Using arrays with functions taking ranges
monarch_dodra
monarchdodra at gmail.com
Fri Dec 14 03:15:08 PST 2012
On Friday, 14 December 2012 at 10:20:38 UTC, Mu wrote:
> Thank you for your suggestion, bearophile.
> I ended up checking if the range is empty, and if it was, I'd
> increment it as elements were added.
>
> Honestly, I much dislike this method.
> It does not feel right. The C++ version is more consistent
> because of the iterators.
No it isn't. Iterators, like ranges, have no notion of the
underlying container. You CANNOT modify the underlying container
via a range or an iterator. the operation "++output.length" is
NOT a valid range operation, and there is no equivalent in C++
either.
You have to use an output range, and use its "put" primitive.
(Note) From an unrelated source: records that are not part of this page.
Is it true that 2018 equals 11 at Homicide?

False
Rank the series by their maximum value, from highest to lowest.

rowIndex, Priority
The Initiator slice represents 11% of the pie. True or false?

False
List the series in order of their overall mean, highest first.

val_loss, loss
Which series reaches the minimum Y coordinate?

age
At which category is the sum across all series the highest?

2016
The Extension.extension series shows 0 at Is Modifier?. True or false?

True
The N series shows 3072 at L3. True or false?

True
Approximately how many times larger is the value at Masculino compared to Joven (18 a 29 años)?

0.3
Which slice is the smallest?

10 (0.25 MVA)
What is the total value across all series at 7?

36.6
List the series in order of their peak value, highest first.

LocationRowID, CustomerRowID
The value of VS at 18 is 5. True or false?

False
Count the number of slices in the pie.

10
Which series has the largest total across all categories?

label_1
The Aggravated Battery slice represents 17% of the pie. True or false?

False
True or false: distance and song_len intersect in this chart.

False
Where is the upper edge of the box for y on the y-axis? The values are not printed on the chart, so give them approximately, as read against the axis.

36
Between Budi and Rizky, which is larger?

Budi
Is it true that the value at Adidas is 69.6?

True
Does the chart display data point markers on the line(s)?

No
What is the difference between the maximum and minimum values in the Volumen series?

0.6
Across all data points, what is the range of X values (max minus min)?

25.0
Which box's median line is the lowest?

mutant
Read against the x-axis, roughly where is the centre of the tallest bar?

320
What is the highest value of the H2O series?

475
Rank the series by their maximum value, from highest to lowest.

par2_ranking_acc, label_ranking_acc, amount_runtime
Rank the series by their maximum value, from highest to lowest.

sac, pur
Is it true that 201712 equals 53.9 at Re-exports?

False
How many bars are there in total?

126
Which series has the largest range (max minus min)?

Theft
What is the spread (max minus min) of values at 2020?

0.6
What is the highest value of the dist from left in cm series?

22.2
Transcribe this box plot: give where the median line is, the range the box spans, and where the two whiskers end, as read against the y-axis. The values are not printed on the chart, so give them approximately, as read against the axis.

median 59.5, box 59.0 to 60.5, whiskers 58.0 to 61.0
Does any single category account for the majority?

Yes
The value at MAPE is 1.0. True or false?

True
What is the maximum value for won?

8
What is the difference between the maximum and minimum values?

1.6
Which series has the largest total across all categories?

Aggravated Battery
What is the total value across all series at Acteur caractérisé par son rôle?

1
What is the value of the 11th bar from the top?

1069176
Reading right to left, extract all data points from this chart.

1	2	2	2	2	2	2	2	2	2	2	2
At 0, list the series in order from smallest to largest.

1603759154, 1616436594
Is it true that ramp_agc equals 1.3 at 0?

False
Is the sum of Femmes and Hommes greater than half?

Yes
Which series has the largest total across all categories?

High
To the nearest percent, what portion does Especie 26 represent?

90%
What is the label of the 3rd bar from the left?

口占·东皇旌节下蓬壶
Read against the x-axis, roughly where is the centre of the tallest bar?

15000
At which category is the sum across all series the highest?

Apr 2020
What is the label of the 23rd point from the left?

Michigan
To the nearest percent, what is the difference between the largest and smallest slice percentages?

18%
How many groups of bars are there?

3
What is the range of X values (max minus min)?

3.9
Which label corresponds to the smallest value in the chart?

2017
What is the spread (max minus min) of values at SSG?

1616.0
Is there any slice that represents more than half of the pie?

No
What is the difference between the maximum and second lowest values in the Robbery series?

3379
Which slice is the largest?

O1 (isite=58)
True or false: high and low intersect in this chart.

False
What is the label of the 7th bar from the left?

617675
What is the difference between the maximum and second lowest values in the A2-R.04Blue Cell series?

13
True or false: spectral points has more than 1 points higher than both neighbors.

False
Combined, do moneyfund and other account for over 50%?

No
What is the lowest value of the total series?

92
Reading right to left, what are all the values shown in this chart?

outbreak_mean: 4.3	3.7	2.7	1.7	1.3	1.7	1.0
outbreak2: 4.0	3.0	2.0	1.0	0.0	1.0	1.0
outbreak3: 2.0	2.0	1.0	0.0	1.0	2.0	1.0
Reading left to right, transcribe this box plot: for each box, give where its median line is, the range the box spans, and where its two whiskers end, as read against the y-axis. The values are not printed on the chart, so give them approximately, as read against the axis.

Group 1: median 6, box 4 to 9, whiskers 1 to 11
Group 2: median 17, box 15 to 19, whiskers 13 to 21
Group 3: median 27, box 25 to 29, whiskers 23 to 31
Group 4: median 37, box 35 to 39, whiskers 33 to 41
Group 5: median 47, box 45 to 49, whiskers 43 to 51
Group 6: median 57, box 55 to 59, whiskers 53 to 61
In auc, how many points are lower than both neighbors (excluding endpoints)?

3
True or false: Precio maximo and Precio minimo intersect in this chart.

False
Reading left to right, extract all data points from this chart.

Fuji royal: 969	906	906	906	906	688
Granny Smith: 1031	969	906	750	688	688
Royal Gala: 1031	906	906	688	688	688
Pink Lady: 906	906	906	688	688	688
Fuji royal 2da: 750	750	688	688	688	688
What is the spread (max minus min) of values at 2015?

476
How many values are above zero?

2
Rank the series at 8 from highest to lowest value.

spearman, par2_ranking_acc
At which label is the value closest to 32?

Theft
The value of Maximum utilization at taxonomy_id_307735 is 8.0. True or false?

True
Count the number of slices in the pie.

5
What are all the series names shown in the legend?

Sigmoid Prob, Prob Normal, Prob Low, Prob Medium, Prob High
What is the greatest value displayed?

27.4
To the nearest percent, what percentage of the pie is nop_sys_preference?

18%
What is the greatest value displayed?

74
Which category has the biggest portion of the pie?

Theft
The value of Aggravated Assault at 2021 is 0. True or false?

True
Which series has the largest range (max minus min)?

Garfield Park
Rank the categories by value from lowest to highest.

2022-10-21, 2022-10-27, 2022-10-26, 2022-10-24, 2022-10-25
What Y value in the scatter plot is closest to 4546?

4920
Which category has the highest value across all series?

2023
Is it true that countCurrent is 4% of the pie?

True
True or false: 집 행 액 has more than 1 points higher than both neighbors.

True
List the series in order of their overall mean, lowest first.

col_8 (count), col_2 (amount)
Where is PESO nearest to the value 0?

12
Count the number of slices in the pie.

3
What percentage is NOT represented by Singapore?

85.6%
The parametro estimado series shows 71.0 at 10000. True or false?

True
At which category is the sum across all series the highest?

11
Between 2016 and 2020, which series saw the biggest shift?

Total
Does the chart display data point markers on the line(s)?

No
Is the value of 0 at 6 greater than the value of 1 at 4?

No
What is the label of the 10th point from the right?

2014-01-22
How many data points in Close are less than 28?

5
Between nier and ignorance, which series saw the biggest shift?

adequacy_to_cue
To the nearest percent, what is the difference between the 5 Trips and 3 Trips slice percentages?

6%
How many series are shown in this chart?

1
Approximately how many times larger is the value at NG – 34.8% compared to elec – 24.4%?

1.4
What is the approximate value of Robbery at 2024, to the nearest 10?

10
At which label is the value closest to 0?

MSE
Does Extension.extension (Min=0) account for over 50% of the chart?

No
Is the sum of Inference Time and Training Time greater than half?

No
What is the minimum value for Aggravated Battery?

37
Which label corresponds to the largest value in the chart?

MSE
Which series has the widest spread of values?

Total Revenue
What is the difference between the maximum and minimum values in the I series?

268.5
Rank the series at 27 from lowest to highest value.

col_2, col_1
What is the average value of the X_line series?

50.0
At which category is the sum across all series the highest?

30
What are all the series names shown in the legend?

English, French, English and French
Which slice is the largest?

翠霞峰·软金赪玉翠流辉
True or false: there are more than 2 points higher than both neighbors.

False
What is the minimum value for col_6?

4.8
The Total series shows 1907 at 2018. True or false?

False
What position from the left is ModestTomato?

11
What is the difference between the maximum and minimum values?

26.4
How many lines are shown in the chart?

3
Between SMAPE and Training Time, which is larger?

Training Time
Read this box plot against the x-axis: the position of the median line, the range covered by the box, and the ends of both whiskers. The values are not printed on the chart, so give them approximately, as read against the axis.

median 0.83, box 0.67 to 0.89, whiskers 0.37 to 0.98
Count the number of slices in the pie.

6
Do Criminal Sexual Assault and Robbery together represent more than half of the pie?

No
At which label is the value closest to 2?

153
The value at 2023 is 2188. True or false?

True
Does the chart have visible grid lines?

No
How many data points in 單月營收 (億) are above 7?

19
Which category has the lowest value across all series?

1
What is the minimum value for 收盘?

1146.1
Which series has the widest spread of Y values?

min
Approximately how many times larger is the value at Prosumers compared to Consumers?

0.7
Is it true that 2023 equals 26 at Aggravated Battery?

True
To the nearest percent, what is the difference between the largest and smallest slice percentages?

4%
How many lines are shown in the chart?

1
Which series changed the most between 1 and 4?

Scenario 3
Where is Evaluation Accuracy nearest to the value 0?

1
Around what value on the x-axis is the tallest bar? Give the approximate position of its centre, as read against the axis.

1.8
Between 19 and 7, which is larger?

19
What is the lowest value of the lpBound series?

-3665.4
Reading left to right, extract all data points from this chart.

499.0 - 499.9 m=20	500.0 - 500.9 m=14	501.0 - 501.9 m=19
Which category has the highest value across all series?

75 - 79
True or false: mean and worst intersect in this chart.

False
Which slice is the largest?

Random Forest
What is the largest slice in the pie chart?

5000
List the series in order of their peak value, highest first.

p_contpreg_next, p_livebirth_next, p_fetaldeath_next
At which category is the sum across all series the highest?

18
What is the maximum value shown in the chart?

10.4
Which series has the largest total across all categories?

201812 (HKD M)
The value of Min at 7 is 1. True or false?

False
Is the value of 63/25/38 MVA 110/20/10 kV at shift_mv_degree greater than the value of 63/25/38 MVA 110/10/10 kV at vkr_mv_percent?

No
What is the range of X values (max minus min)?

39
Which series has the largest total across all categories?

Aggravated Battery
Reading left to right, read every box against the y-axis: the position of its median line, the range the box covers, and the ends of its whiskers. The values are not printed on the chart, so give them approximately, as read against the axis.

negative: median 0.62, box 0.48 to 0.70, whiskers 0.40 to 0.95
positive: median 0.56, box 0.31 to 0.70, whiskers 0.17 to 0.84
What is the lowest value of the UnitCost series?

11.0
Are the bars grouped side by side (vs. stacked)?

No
Note that currently, the definition of "isOutputRange" is a bit
flawed. It'll answer "true" on arrays, which, arguably, are not
output ranges. Ideally, you'd use a "true" "outputRange" or
"sink", such as [Ref]Appender.
Appender will use your "input" _slice_ as a starting point, but
will not actually modify your slice.
RefAppender will modify your slice.
Furthermore, note there is a bug in your code:
When you write "to!string", this will transform your
representation into a string, NOT re-interpret into a string. It
will LITERALLY generate the string:
"[65, 116, 116, 97, 99, 107, 32, 97, 116, 32, 111, 110, 99, 101,
33]"
Here is your program, tweaked and with extra tests to show you
all that together.
http://dpaste.dzfl.pl/b61fe4c5
Hope that helps. Please feel free to ask if there are more doubts.